Daha sonra, hakim güç, soğudukça, madde oldu.
07:56
then the dominant force, as it cooled, became matter;
168
476177
3040
Sonra da hayatın yaratılması ile, 4 milyar yıl önce,
07:59
and then, with the invention of life four billion years ago,
169
479241
3370
08:02
the dominant force in our neighborhood became information.
170
482635
2786
çevremizdeki hakim güç bilgi oldu.
Bu hayatın ne olduğudur. Yeni düzeni oluşturan
08:05
That's what life is:
171
485445
1184
08:06
an information process that was restructuring
172
486653
2160
ve yeniden düzenleyen bilgi sürecidir.
08:08
and making new order.
173
488837
1222
Einstein bu enerji maddelerinin denk
08:10
So, energy and matter, Einstein showed were equivalent,
174
490083
3617
olduğunu gösterdi ve şimdi yeni kuantum hesaplama
08:13
and now new sciences of quantum computing show that entropy and information
175
493724
5620
bilimi tüm enerji, bilgi,
madde ve atık ısının birbiriyle ilgili
08:19
and matter and energy
176
499368
1450
08:20
are all interrelated.
177
500842
1164
olduğunu gösterdi, yani bu uzun bir süreç.
08:22
So it's one long continuum.
178
502030
1537
08:24
You put energy into the right kind of system,
179
504464
3195
Enerjiyi doğru bir sisteme yerleştiriyorsunuz
08:27
and out comes wasted heat, entropy,
180
507683
3074
ve dışarı sırasıyla atık ısı
08:30
and extropy, which is order.
181
510781
2830
ve ekzotropi çıkıyor.
08:33
It's the increased order.
182
513635
1330
Sırası böyle. Peki bu düzen
08:34
Where does this order come from?
183
514989
1553
nereden geliyor? Kökleri çok eskiye gidiyor.
08:36
Its roots go way back.
184
516566
1271
08:37
We actually don't know.
185
517861
1333
Aslında bilmiyoruz.
08:39
But we do know
186
519218
1212
Ama bildiğimiz şey, kendi başına organize olma
08:40
that the self-organization trend throughout the universe is long,
187
520454
4295
eğiliminin kainatta uzun zamandır olduğu,
08:44
and it began with things like galaxies;
188
524773
2223
hemen hemen galaksilerle aynı zamanda başladı.

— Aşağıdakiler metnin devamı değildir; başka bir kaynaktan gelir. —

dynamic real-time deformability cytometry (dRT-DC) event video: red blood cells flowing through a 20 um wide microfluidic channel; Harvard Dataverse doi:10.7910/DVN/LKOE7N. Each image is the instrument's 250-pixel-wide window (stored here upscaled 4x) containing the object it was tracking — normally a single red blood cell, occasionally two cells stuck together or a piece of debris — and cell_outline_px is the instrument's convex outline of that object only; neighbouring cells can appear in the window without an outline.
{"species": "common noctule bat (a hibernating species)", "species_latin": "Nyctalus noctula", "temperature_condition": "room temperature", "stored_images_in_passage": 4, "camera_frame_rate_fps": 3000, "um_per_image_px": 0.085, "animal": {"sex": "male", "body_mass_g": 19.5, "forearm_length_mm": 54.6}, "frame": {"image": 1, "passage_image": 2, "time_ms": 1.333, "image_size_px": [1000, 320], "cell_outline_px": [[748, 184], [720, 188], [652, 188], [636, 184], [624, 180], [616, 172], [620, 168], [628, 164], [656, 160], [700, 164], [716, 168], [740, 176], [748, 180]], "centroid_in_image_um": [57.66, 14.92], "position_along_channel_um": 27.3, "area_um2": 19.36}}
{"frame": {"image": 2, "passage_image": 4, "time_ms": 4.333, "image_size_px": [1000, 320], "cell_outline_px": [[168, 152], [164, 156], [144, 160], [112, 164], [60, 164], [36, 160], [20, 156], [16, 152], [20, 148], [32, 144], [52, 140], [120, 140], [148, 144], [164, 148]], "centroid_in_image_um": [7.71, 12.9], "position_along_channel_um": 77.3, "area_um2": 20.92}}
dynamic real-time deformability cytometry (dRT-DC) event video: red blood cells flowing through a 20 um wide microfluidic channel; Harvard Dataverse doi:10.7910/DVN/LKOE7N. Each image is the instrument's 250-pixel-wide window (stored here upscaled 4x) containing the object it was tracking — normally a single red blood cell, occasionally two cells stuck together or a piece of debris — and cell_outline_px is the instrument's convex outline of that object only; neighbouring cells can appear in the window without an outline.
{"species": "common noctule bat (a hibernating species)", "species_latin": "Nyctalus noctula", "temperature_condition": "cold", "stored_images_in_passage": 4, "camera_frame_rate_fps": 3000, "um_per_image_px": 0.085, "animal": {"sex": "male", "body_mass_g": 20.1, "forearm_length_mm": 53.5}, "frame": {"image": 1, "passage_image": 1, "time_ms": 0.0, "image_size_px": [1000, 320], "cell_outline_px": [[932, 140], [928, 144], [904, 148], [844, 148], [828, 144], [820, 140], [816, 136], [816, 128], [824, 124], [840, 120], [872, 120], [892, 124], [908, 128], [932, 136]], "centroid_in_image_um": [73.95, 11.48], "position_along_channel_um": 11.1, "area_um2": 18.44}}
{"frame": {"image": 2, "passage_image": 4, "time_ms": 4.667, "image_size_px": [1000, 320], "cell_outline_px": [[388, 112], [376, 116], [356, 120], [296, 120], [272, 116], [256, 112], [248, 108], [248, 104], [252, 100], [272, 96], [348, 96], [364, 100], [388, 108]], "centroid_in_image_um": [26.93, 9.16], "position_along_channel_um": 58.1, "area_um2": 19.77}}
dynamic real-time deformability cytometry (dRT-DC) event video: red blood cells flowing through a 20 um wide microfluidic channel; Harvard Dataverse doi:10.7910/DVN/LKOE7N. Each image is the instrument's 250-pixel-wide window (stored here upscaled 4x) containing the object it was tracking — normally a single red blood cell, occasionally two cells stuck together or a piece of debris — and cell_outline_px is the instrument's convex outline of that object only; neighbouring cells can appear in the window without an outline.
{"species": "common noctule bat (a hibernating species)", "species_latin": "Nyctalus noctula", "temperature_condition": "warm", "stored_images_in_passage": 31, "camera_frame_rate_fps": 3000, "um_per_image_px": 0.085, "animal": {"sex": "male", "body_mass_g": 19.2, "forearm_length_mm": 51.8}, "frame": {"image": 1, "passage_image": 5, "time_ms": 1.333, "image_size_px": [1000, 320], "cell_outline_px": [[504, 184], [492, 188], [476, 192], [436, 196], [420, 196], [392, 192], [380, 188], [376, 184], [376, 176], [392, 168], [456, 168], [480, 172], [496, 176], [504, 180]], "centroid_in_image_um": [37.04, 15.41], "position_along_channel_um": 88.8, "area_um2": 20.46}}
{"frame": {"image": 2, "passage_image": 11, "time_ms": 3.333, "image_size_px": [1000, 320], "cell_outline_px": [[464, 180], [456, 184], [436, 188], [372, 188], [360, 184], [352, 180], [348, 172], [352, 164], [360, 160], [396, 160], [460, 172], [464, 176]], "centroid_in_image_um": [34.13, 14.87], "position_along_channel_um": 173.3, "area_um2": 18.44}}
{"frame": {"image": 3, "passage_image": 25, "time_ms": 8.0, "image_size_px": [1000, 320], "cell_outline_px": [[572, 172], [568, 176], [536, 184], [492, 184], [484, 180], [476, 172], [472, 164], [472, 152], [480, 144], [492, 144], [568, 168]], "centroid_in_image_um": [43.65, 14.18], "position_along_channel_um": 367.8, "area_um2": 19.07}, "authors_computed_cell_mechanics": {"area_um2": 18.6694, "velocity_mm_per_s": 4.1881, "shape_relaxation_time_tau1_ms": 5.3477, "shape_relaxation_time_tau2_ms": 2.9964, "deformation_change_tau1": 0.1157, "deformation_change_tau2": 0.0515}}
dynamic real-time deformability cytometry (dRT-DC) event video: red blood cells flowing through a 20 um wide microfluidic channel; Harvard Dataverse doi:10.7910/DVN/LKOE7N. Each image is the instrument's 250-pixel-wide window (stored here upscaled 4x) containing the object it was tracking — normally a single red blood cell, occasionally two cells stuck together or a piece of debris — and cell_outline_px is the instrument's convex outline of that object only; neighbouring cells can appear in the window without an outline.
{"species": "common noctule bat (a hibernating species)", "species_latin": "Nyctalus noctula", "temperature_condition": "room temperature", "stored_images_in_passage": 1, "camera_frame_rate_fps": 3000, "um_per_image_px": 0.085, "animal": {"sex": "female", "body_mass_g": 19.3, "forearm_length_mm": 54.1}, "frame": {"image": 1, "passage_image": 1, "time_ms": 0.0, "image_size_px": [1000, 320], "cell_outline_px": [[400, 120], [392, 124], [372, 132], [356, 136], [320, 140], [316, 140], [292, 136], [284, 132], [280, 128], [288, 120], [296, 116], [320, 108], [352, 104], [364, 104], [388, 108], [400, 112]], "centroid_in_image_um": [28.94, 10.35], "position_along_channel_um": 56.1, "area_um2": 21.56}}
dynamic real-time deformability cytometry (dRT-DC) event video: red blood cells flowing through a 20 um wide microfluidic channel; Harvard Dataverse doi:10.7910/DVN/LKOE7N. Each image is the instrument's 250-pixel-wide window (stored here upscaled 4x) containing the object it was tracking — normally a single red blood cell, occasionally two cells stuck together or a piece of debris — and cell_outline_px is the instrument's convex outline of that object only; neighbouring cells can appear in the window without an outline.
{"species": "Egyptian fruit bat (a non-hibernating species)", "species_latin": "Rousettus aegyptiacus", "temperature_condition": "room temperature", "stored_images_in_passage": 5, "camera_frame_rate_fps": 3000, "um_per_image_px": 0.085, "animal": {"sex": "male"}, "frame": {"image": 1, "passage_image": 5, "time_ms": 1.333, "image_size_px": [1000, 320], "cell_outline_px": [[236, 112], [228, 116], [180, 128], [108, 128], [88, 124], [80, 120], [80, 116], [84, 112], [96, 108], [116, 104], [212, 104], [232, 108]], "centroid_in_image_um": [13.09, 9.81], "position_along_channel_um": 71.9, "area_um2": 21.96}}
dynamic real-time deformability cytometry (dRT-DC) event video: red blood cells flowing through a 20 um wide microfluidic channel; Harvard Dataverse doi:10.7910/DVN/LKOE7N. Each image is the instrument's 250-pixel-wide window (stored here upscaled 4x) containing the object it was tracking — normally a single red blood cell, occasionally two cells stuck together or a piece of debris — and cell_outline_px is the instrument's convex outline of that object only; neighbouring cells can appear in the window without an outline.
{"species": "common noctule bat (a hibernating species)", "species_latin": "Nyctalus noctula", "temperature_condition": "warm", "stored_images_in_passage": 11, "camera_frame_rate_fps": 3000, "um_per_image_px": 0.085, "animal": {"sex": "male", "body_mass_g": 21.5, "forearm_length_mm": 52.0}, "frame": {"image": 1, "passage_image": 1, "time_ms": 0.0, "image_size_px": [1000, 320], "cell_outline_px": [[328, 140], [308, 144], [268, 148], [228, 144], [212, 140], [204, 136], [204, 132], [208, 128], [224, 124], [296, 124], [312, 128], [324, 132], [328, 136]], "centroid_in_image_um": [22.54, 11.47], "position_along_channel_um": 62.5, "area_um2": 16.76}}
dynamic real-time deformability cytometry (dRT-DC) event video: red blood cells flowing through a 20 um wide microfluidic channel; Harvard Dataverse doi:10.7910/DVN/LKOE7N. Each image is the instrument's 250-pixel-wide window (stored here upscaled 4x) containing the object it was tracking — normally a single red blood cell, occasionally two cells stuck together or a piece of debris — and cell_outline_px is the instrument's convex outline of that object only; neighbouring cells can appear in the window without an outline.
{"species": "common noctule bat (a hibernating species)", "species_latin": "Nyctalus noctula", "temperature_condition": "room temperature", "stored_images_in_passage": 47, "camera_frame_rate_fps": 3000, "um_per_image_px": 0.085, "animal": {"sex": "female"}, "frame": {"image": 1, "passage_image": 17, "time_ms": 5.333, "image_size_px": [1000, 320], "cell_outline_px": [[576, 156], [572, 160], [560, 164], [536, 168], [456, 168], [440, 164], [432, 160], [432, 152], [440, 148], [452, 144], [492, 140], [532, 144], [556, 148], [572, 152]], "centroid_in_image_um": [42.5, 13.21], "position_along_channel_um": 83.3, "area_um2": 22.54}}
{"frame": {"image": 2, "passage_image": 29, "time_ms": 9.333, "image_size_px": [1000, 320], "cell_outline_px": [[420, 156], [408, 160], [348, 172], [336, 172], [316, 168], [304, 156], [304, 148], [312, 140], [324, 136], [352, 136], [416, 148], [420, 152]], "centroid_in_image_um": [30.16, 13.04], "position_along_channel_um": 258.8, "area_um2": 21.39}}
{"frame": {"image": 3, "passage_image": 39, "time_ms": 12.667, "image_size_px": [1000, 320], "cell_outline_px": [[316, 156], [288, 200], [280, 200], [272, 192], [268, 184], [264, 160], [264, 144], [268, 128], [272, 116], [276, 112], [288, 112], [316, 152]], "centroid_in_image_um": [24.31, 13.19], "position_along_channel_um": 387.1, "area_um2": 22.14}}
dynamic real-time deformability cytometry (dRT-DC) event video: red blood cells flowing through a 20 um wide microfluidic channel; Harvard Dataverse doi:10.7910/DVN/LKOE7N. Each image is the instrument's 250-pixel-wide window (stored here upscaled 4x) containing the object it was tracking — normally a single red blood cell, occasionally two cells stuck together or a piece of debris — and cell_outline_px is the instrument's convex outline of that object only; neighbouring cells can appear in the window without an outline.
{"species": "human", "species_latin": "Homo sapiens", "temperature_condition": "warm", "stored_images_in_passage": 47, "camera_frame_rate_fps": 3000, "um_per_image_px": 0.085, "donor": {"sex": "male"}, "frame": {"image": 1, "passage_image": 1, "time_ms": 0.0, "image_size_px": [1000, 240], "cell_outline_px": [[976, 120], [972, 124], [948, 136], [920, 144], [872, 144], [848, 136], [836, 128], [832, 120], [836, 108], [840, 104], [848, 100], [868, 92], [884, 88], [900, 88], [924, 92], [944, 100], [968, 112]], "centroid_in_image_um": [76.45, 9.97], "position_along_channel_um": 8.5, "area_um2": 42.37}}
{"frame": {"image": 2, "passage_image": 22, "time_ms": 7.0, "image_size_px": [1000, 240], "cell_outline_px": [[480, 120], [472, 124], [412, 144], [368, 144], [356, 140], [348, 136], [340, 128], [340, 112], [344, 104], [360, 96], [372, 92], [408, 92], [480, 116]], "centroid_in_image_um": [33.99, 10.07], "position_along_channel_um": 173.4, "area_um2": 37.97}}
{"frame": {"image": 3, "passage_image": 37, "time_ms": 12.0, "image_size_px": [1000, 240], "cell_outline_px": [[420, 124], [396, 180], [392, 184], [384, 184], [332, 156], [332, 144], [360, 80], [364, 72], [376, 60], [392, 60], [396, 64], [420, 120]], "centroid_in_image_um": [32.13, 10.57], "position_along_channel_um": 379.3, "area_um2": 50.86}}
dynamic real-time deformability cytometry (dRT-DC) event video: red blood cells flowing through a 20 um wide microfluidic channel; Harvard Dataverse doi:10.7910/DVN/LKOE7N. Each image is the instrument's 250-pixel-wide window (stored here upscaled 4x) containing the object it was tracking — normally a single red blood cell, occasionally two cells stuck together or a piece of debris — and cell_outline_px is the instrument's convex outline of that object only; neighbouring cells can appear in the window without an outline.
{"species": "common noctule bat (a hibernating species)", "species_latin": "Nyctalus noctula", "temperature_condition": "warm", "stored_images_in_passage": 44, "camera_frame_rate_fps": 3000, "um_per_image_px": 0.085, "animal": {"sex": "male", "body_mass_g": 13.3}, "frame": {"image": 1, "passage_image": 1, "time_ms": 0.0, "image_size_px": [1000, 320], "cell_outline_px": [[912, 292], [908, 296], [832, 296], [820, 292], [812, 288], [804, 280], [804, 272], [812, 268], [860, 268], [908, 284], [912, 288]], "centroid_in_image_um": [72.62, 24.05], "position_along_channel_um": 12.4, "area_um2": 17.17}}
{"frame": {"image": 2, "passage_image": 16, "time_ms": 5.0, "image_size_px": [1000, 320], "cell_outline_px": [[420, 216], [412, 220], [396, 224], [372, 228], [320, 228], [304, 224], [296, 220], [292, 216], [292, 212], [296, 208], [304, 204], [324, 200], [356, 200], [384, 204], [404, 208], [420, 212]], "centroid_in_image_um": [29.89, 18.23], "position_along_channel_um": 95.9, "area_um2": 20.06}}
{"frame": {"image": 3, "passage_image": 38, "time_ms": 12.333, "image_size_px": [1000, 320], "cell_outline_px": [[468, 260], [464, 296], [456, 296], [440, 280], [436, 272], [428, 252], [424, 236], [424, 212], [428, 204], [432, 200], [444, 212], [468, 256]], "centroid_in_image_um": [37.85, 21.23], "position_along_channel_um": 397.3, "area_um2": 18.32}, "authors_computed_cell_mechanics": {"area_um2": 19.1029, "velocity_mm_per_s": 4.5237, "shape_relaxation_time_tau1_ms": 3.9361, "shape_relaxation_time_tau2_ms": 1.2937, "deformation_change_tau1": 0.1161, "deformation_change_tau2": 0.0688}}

Düzenlerini milyarlarca yıl sürdürdüler.
08:47
they maintained their order for billions of years.
189
527020
2494
08:49
Stars are basically nuclear fission machines
190
529538
3850
Yıldızlar aslında kendilerini milyarlarca yıl sürdüren
08:53
that self-organize and self-sustain themselves for billions of years:
191
533412
3299
ve organize eden nükleer fizyon makineleridir.
08:56
order against the extropy of the world.
192
536735
2131
Bu düzen dünyanın ekzotropisine karşı.
08:58
And flowers and plants are the same thing, extended,
193
538890
4910
Çiçekler ve bitkilerde aynı şekilde, yayıldılar.
09:03
and technology is basically an extension of life.
194
543824
4747
Teknolojide aslında hayatın bir uzantısıdır.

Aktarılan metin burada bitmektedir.